Backstabbing for Beginners: A Must Watch Movie for International Relations Students

Backstabbing for Beginners is definitely a fresh air for International Relations students — even more for an International Relations enthusiast like me, who has longed for a movie like this to be more mainstream.

Theo James as Michael Sullivan in Backstabbing for Beginners (2018).

The movie revolves around a moral questioning of a young UN staff, Michael Sullivan, in his career ladder assisting an Under Secretary General of the United Nations, Costa ‘Pasha’ Passaris — who happens to head the Oil for Food Program by the UN.

In the beginning of the movie, it is said that it is based on a true story. Stretching the information a little bit further, Michael Soussan, the author of a book titled Backstabbing for Beginners: My Crash Course to International Diplomacy, was bossed by Benon Sevan, who happened to be the Head of the Oil for Food Program too when the program has not yet been termintated.

Sullivan, a 24 year old, started his career at the United Nations aiding Pasha. He was sent to Baghdad, Iran, where the program was run to learn more things about the program, in order to finalize the report to be presented before the United Nations Security Council (UNSC).

The Oil for Food Program itself was created by the UNSC through Resolution 986. The program was intended to feed the Iraqi people amidst international sanctions imposed by — mainly — the United States and the United Kingdom to Saddam Hussein’s government. In order to do so, the program assisted Iraq to sell oil extracted from the country in market price.

Along his journey in Iraq to gather more information to complete the report, Sullivan found that there are a lot of corruption here and there revolving the Oil for Food Program. Not only that Sullivan found that the Saddam Hussein’s government was corrupt, the whole system turned out to be corrupted — the private sector, the government, even the United Nations are all caught up in this vicious cycle.

“Unsettling” would describe how he felt when he was working for the program. His boss received bribes, in order to ensure that the program would still run in the country, because otherwise the mafia would disrupt the whole program — while the regional director would like to put the program to an end given the massive and systematic corruption that happened. She, basically, would like to expose the flaws of the program to the UNSC, which Pasha clearly opposed.

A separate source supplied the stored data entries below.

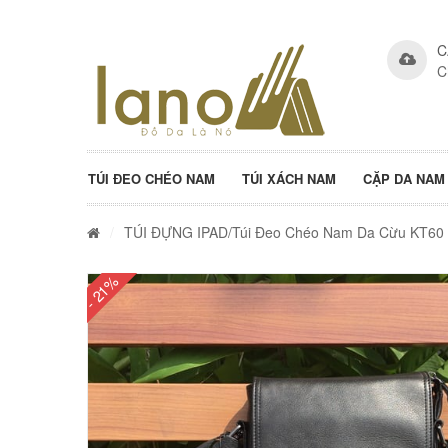
C
C
TÚI ĐEO CHÉO NAM
TÚI XÁCH NAM
CẶP DA NAM
/
TÚI ĐỰNG IPAD
/Túi Đeo Chéo Nam Da Cừu KT60
- 21%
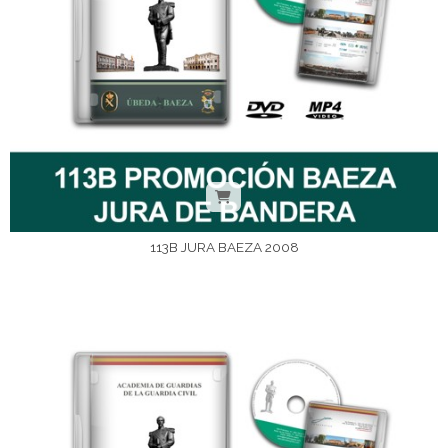
113B JURA BAEZA 2008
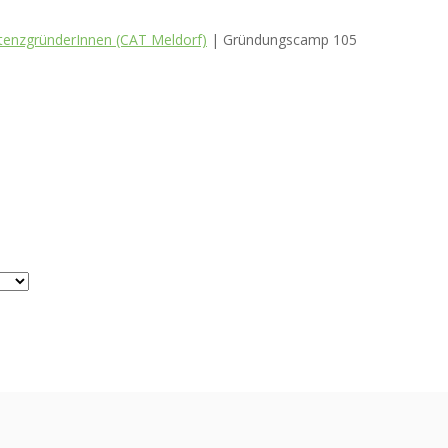
tenzgründerInnen (CAT Meldorf)
| Gründungscamp 105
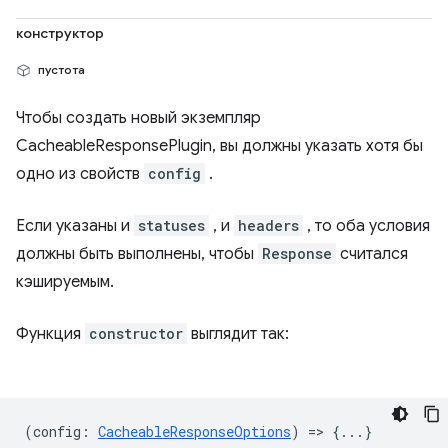
конструктор
пустота
Чтобы создать новый экземпляр
CacheableResponsePlugin, вы должны указать хотя бы
одно из свойств
config
.
Если указаны и
statuses
, и
headers
, то оба условия
должны быть выполнены, чтобы
Response
считался
кэшируемым.
Функция
constructor
выглядит так:
(
config
:
CacheableResponseOptions
) => {...}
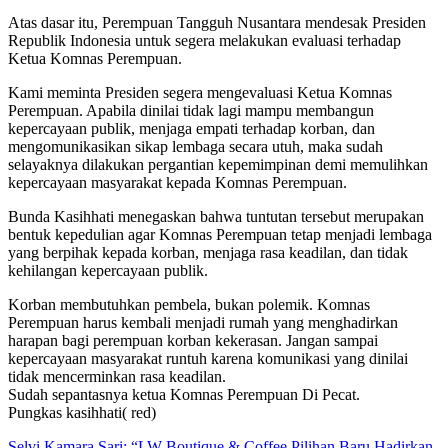
Atas dasar itu, Perempuan Tangguh Nusantara mendesak Presiden
Republik Indonesia untuk segera melakukan evaluasi terhadap
Ketua Komnas Perempuan.
Kami meminta Presiden segera mengevaluasi Ketua Komnas
Perempuan. Apabila dinilai tidak lagi mampu membangun
kepercayaan publik, menjaga empati terhadap korban, dan
mengomunikasikan sikap lembaga secara utuh, maka sudah
selayaknya dilakukan pergantian kepemimpinan demi memulihkan
kepercayaan masyarakat kepada Komnas Perempuan.
Bunda Kasihhati menegaskan bahwa tuntutan tersebut merupakan
bentuk kepedulian agar Komnas Perempuan tetap menjadi lembaga
yang berpihak kepada korban, menjaga rasa keadilan, dan tidak
kehilangan kepercayaan publik.
Korban membutuhkan pembela, bukan polemik. Komnas
Perempuan harus kembali menjadi rumah yang menghadirkan
harapan bagi perempuan korban kekerasan. Jangan sampai
kepercayaan masyarakat runtuh karena komunikasi yang dinilai
tidak mencerminkan rasa keadilan.
Sudah sepantasnya ketua Komnas Perempuan Di Pecat.
Pungkas kasihhati( red)
Navigasi
Selvi Kamara Sari: “LW Boutique & Coffee Pilihan Baru,Hadirkan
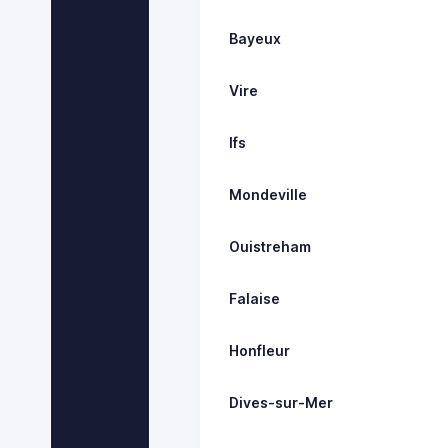
Bayeux
Vire
Ifs
Mondeville
Ouistreham
Falaise
Honfleur
Dives-sur-Mer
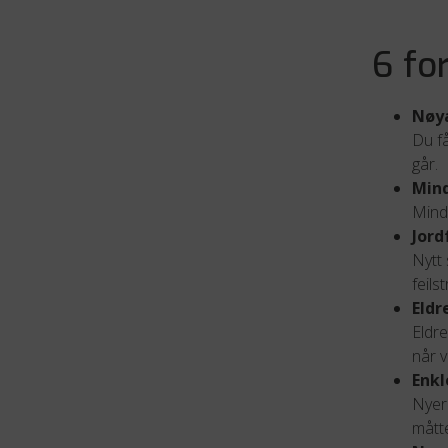
6 fo
Nøy
Du få
går.
Mind
Mind
Jord
Nytt 
feils
Eldr
Eldre
når v
Enkl
Nyere
måtte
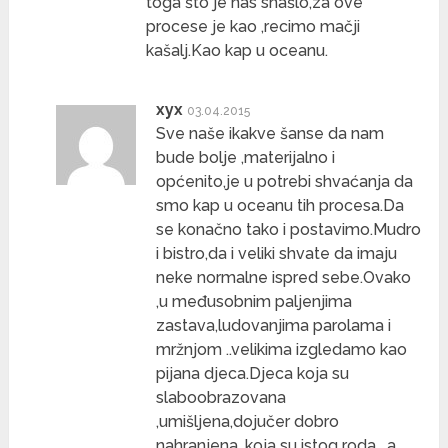
toga što je nas snašlo,za ove
procese je kao ,recimo mačji
kašalj.Kao kap u oceanu.
xyx
03.04.2015
Sve naše ikakve šanse da nam
bude bolje ,materijalno i
općenito,je u potrebi shvaćanja da
smo kap u oceanu tih procesa.Da
se konačno tako i postavimo.Mudro
i bistro,da i veliki shvate da imaju
neke normalne ispred sebe.Ovako
,u međusobnim paljenjima
zastava,ludovanjima parolama i
mržnjom ..velikima izgledamo kao
pijana djeca.Djeca koja su
slaboobrazovana
,umišljena,dojučer dobro
nahranjena ,koja su istog roda …a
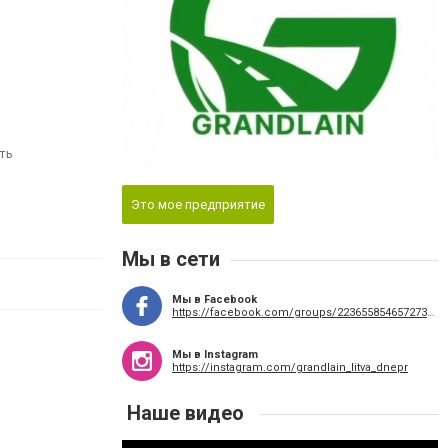
ть
Это мое предприятие
Мы в сети
Мы в Facebook
https://facebook.com/groups/2236558546572736/?ref=share_group_link
Мы в Instagram
https://instagram.com/grandlain_litva_dnepr
Наше видео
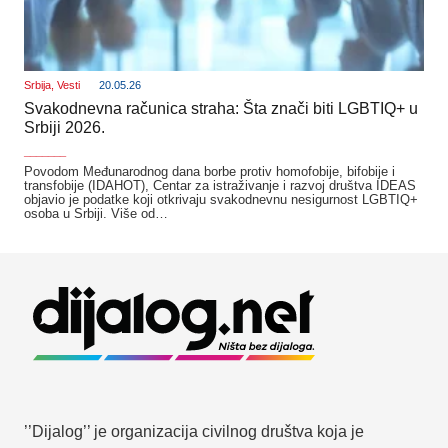
Srbija
,
Vesti
20.05.26
Svakodnevna računica straha: Šta znači biti LGBTIQ+ u
Srbiji 2026.
_______
Povodom Međunarodnog dana borbe protiv homofobije, bifobije i
transfobije (IDAHOT), Centar za istraživanje i razvoj društva IDEAS
objavio je podatke koji otkrivaju svakodnevnu nesigurnost LGBTIQ+
osoba u Srbiji. Više od…
’’Dijalog’’ je organizacija civilnog društva koja je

To add to the already interesting story, Pasha met Nisham, a Kurdish woman from the Iraqi side of the territory. They fell in love and had some disagreements, again, related to moral questions — whether or not letting corruption happen, while as a trade-off, allowing the program to keep running.

It is interesting to see the world through Pasha’s point of view, though, given that he would trade the corrupt system for the Iraqi people to be able to eat. He received bribes in order to ensure that the program would still run, and therefore could still feed the Iraqi people.

On the other hand, Sullivan felt that what Pasha is doing is clearly wrong.

In the end of the story, Sullivan went to the Wall Street Journal to whistleblow the flaws of the program — which led to a reform to the United Nations (which, at that time, was still under Kofi Annan’s leadership).

As a (former) International Relations student — who has a lot of friends who fantasize to work with the United Nations, I feel that this story is a good start to get one’s self to be more realistic about the world, and to get prepared to answer the moral question at work.

Not to conclude whether the United Nations is perfect or otherwise, I would instead use the over-used former UN Secretary General Dag Hammarskjöld’s phrase to end this piece:

“the United Nations was not created to take mankind to heaven, but to save humanity from hell.”